Document passage:

++++

Bucket sort and counting sort both take O(q + n) time.  If q is in O(n), then
they take O(n) time.  If you're sorting an array, counting sort is slightly
faster and takes less memory than bucket sort, though it's a little harder to
understand.  If you're sorting a linked list, bucket sort is more natural,
because you've already got listnodes ready to put into the buckets.

However, if q is not in O(n)--there are many more _possible_values_ for keys
than keys--we need a more aggressive method to get linear-time performance.
What do we do if q >> n?

Radix Sort
----------
Suppose we want to sort 1,000 items in the range from 0 to 99,999,999.  If we
use bucket sort, we'll spend so much time initializing and concatenating empty
queues we'll wish we'd used selection sort instead.

Instead of providing 100 million buckets, let's provide q = 10 buckets and sort
on the first digit only.  (A number less than 10 million is said to have a
first digit of zero.)  We use bucket sort or counting sort, treating each item
as if its key is the first digit of its true key.

++++

Items from a dataset
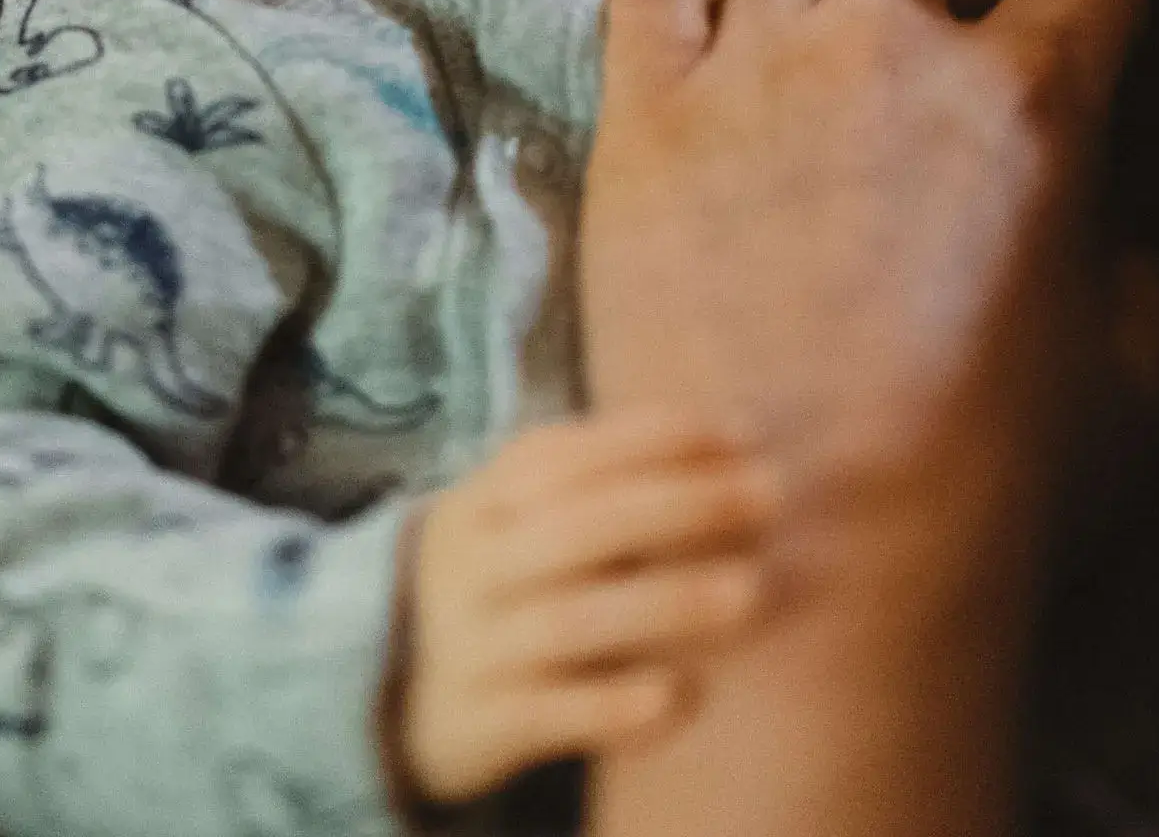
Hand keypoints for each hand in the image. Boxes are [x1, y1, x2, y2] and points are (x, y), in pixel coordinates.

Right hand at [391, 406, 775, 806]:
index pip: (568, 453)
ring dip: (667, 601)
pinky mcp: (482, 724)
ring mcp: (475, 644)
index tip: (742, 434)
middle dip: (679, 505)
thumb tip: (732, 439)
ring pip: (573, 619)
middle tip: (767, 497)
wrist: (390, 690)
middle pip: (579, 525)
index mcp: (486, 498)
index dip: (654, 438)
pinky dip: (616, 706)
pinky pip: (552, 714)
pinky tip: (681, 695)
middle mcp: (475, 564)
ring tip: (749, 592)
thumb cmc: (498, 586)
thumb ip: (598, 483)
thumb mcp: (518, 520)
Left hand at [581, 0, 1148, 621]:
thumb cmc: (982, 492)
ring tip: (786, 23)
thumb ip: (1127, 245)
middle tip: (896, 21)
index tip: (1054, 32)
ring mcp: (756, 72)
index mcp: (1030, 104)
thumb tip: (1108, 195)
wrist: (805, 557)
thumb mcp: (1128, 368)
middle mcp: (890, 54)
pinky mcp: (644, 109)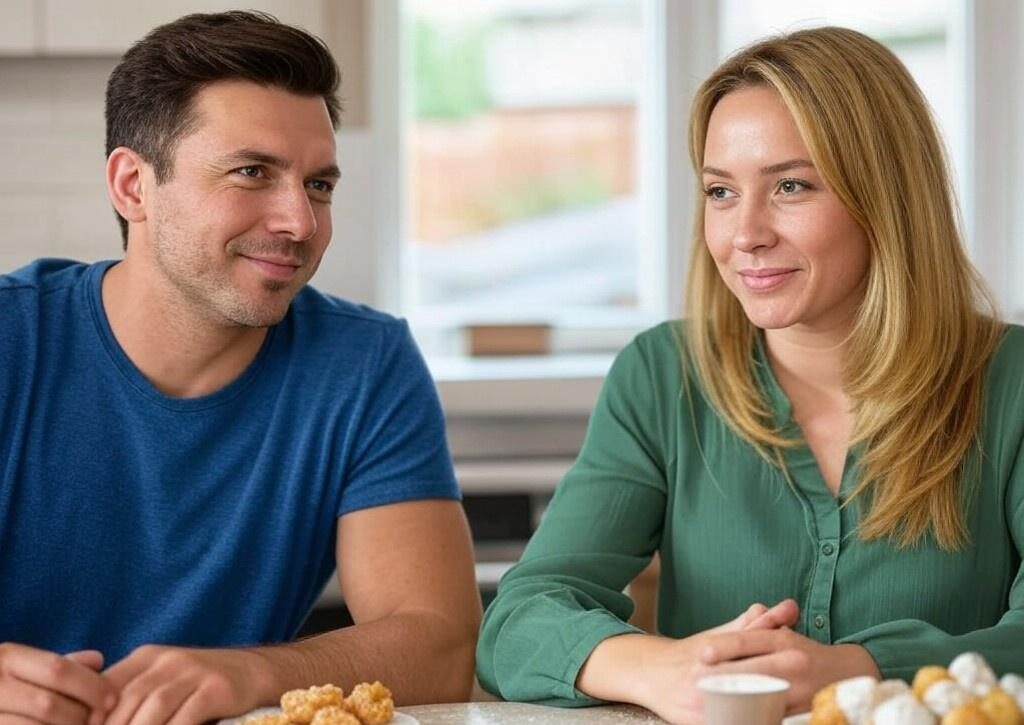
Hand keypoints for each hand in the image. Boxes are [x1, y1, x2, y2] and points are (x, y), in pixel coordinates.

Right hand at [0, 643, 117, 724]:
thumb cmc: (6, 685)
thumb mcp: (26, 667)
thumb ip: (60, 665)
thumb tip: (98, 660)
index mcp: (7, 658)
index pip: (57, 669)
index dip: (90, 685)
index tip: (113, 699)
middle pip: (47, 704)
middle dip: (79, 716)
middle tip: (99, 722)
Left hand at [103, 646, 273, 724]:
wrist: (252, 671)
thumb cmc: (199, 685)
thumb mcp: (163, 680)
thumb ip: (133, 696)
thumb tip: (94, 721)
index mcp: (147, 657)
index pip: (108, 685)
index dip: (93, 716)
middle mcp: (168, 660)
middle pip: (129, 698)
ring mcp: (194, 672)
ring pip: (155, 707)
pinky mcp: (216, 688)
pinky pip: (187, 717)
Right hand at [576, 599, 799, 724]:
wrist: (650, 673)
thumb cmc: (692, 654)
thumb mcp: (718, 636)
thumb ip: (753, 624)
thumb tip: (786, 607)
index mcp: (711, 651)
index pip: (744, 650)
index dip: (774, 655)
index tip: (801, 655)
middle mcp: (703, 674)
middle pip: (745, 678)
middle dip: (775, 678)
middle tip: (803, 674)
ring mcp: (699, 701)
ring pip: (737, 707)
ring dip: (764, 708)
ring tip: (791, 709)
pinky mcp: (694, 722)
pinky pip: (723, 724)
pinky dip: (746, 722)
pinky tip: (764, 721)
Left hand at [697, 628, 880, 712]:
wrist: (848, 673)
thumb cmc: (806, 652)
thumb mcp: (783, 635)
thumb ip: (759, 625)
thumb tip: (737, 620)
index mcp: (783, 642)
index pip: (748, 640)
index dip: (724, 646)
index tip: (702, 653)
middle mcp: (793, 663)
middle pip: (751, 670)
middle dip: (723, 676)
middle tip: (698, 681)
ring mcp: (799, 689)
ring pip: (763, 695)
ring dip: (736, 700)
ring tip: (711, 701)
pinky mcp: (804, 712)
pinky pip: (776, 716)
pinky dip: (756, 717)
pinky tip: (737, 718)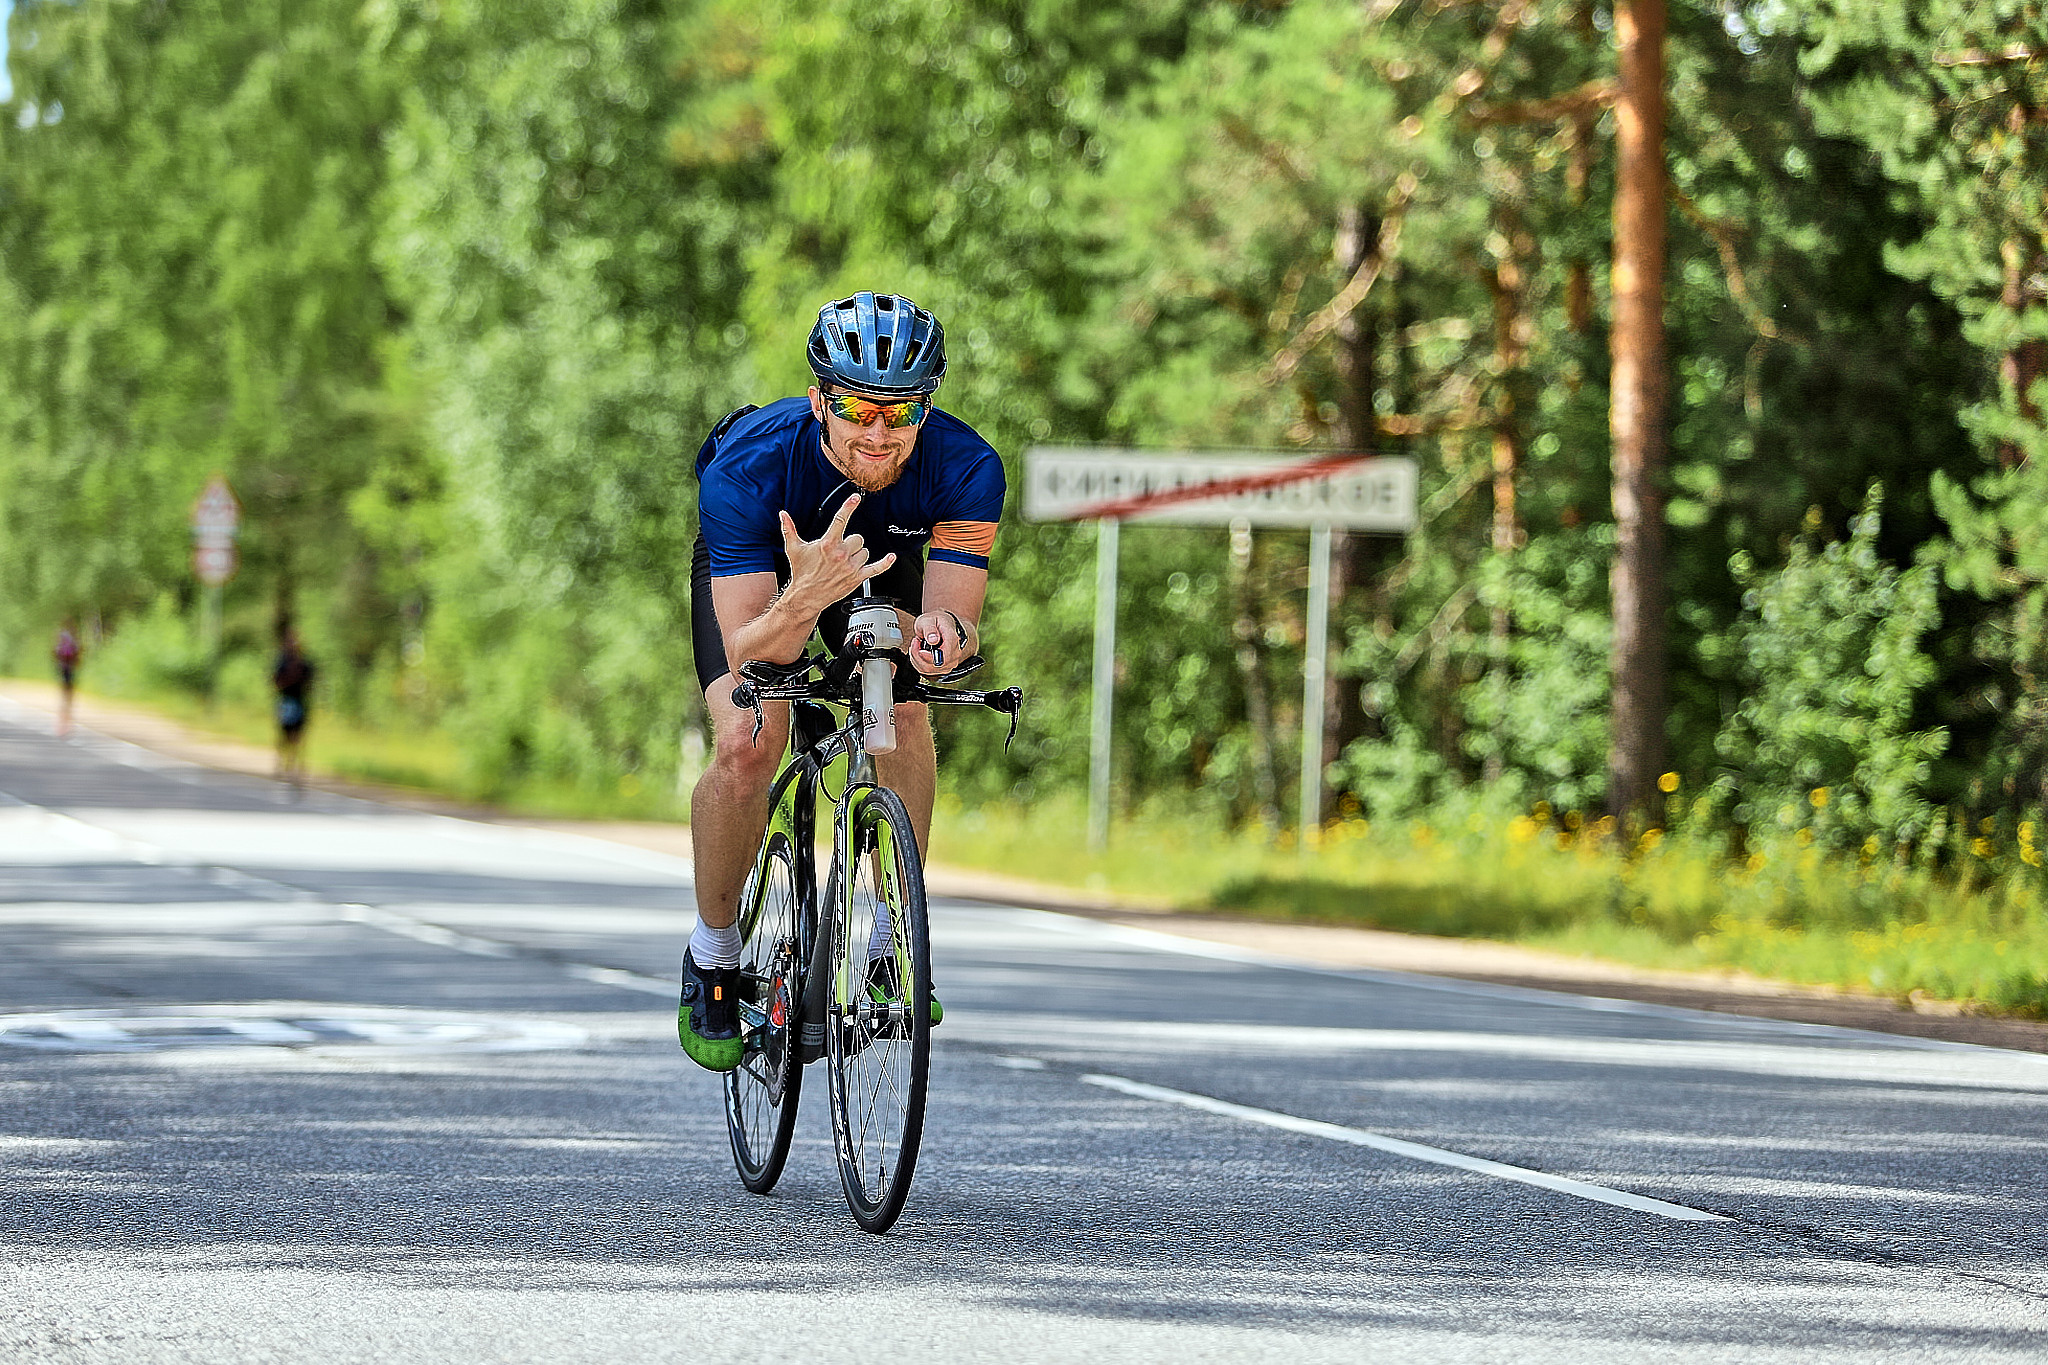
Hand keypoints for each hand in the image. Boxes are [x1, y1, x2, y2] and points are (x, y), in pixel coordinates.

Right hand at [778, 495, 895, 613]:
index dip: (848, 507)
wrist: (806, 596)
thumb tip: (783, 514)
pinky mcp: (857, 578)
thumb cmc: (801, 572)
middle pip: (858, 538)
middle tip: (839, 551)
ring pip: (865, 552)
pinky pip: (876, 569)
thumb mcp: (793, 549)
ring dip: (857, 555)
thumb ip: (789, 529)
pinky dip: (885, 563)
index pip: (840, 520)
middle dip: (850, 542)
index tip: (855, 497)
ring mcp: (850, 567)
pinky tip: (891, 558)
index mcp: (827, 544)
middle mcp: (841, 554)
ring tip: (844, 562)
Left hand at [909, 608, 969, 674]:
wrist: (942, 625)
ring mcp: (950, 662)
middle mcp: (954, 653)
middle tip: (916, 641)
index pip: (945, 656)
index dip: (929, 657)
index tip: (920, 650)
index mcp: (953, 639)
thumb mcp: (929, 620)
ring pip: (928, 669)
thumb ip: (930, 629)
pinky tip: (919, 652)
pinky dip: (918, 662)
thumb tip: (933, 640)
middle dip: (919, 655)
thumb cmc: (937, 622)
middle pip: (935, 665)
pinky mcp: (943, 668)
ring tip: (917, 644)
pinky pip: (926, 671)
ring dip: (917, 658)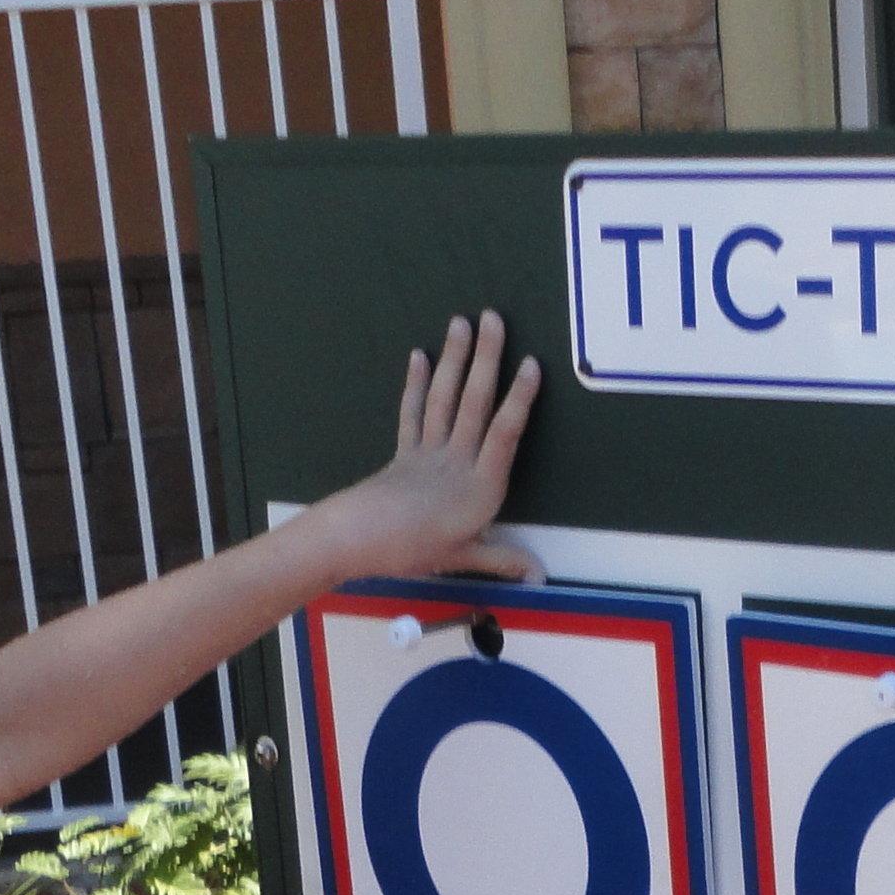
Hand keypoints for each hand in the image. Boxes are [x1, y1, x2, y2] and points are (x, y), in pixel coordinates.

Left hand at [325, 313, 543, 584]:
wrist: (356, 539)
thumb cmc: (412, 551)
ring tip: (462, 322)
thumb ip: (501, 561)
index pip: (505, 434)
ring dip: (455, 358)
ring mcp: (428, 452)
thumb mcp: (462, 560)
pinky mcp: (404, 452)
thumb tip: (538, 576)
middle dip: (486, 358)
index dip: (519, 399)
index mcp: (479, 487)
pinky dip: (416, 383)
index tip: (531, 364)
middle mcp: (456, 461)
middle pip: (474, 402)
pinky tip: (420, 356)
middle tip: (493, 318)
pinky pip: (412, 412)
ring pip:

++++

What you will do: Continue the sorting notes from the point at which they stop. The entries are separate from the sorting notes and unrelated to them.

Response:
        0      1      2      3      4      5      6      7      8      9   
    -----------------------------------------------------------------------
    |   .  |   .  |   *  |   .  |   *  |   .  |   .  |   .  |   *  |   .  |
    ----|------|-------------|-------------|------|------|-------------|---
        v      v             v             v      v      v             v   
     ------ ------        ------        ------ ------ ------        ------ 
     | 342| |1390|        |3950|        |5384| |6395| |7394|        |9362| 
     |9583| |5849|        |8883|        |2356| |1200| |2039|        |9193| 
     ---|-- ------        ---|--        ------ ------ ---|--        ---|-- 
        v                    v                           v             v   
     ------               ------                      ------        ------ 
     |  59|               |3693|                      |7104|        |9993| 
     |2178|               |7834|                      |2114|        |3949| 
     ------               ------                      ------        ------ 

Once we've dealt all 1,000 items into ten queues, we could sort each queue
recursively on the second digit; then sort the resulting queues on the third
digit, and so on.  Unfortunately, this tends to break the set of input items
into smaller and smaller subsets, each of which will be sorted relatively
inefficiently.

Instead, we use a clever but counterintuitive idea:  we'll keep all the numbers
together in one big pile throughout the sort; but we'll sort on the _last_
digit first, then the next-to-last, and so on up to the most significant digit.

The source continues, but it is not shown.